The U.S. and UK Cyber Landscape

Summary Written by Chris Cwalina, Ffion Flockhart, and Tristan Coughlin, all of Norton Rose Fulbright


The July 18, 2018 panel focused on four items: (1) The National Association of Insurance Commissioners (“NAIC”) Insurance Data Security Model Law; (2) The New York Department of Financial Service (“NYDFS”) Cybersecurity Regulation; (3) the EU General Data Protection Regulation (“GDPR”); and (4) US State Law Regulatory Updates.  Here is a quick overview of each. 

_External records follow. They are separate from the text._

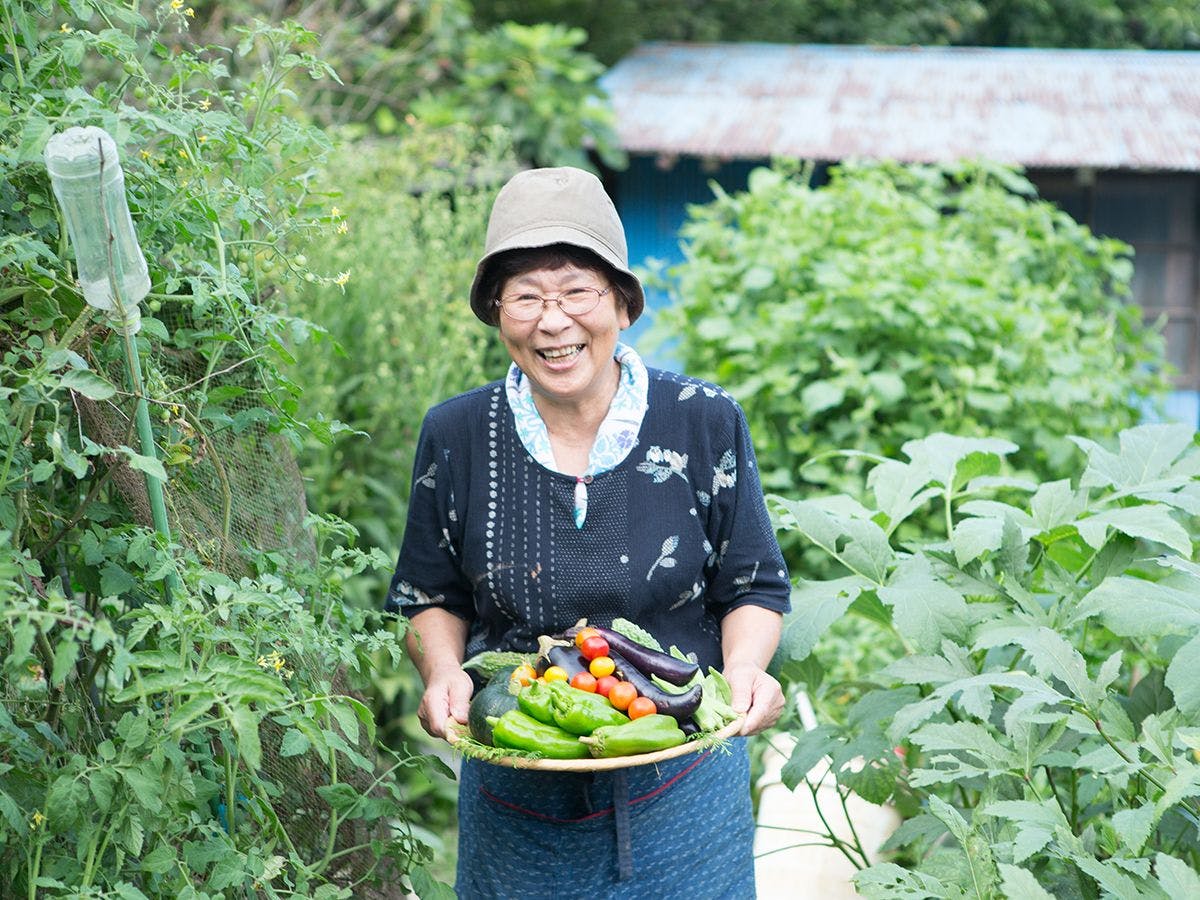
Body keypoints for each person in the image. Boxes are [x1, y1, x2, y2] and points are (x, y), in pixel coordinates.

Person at [386, 166, 791, 898]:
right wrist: (443, 672)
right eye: (526, 296)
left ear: (622, 304)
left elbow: (754, 584)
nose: (553, 321)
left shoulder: (703, 419)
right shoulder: (457, 434)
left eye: (577, 291)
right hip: (518, 799)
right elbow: (429, 593)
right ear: (497, 312)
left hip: (686, 790)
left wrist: (746, 671)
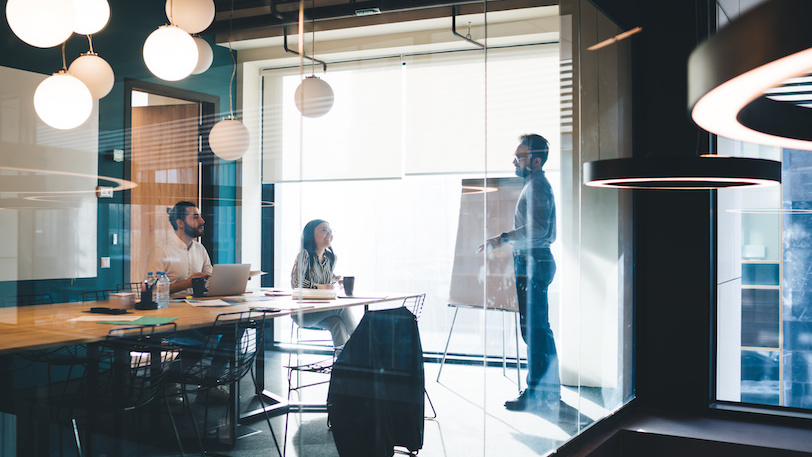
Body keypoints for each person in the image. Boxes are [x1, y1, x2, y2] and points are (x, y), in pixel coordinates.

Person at [479, 134, 560, 413]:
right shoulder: (534, 184)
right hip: (533, 261)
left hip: (533, 261)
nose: (514, 160)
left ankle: (538, 394)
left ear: (536, 161)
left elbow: (537, 230)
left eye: (520, 156)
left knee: (535, 332)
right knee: (537, 331)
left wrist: (501, 238)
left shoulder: (537, 186)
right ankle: (547, 393)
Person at [291, 219, 358, 348]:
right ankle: (363, 344)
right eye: (324, 230)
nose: (329, 234)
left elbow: (326, 278)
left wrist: (336, 279)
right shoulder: (304, 255)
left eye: (330, 231)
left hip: (322, 310)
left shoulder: (331, 258)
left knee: (336, 323)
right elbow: (296, 283)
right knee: (342, 307)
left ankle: (343, 363)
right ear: (311, 234)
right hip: (304, 313)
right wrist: (322, 287)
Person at [145, 201, 212, 295]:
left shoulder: (200, 249)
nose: (202, 221)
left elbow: (210, 280)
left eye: (200, 216)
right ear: (180, 223)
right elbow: (152, 289)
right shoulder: (161, 251)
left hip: (197, 306)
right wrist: (186, 284)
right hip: (170, 308)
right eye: (195, 217)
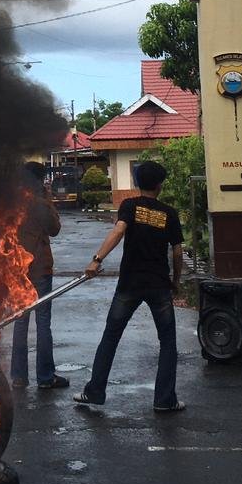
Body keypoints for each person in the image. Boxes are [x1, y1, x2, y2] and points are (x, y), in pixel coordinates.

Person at [74, 160, 185, 413]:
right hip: (159, 285)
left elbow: (118, 231)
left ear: (137, 183)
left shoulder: (129, 206)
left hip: (130, 284)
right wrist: (176, 282)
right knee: (168, 342)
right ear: (159, 185)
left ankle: (95, 392)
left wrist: (96, 260)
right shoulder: (169, 213)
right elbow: (178, 252)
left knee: (110, 337)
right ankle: (164, 400)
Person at [10, 162, 69, 391]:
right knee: (43, 323)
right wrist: (48, 200)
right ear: (39, 180)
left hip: (17, 269)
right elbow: (54, 228)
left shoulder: (12, 202)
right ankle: (45, 377)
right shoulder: (38, 202)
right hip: (39, 269)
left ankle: (18, 376)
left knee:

  • NAIC Insurance Data Security Model Law - In 2017, NAIC promulgated a model law that establishes a legal framework for requiring insurance organizations to operate sophisticated cybersecurity programs to protect the security of “Nonpublic Information” and “Information Systems”. The law applies to any individual or nongovernmental entity licensed, authorized, or registered under the insurance laws. Exceptions include licensees with fewer than 10 employees. South Carolina became the first state to adopt the Model Law on May 3, 2018, which will go into effect on January 1, 2019, with compliance requirements fully enacted by July 1, 2020. Several other states are in the process of adopting the NAIC model law.
  • NYDFS Cybersecurity Regulation – The NYDFS Cybersecurity Regulation was effective March 1, 2017 and is applicable to any organization that is regulated by DFS. Certain companies are exempted such as those with fewer than 10 employees, those with less than $5 million in gross annual revenue for three years, or those with less than $10 million in year-end total assets. Companies were required to be compliant with most provisions by August 28, 2017, however, certain provisions are still subject to the transition period.   
  • GDPR -- The GDPR became effective on May 25, 2018 in all EU Member States. The GDPR rules apply to almost all private sector processing of personal information by organizations in the EU or by organizations outside the EU which target EU residents. GDPR outlines specific responsibilities for organizations to ensure privacy and protection of personal data, provides individuals with certain rights, and provides regulators with certain tools to ensure compliance with the regulation. The maximum fines for non-compliance are the higher of € 20m and 4 percent of the organization’s worldwide turnover.
  • State Law Updates –  As of March 2018, all 50 U.S. states, as well as the District of Columbia, Guam, Puerto Rico and the U.S. Virgin Islands, have enacted breach notification laws that require businesses to notify consumers if their personal information is compromised. In addition, numerous U.S. states have recently introduced and passed new legislation to expand earlier data breach notification rules including to broaden the definition of personal information, mandate that certain information security requirements are implemented, and to mirror some of the significant protections provided by the GDPR. In 2018 alone,  Alabama, Arizona, California, Colorado, Iowa, Louisiana, Nebraska, Oregon, South Carolina, South Dakota, Vermont, and Virginia, have enacted or updated their data breach notification laws. More states are expected to follow this trend.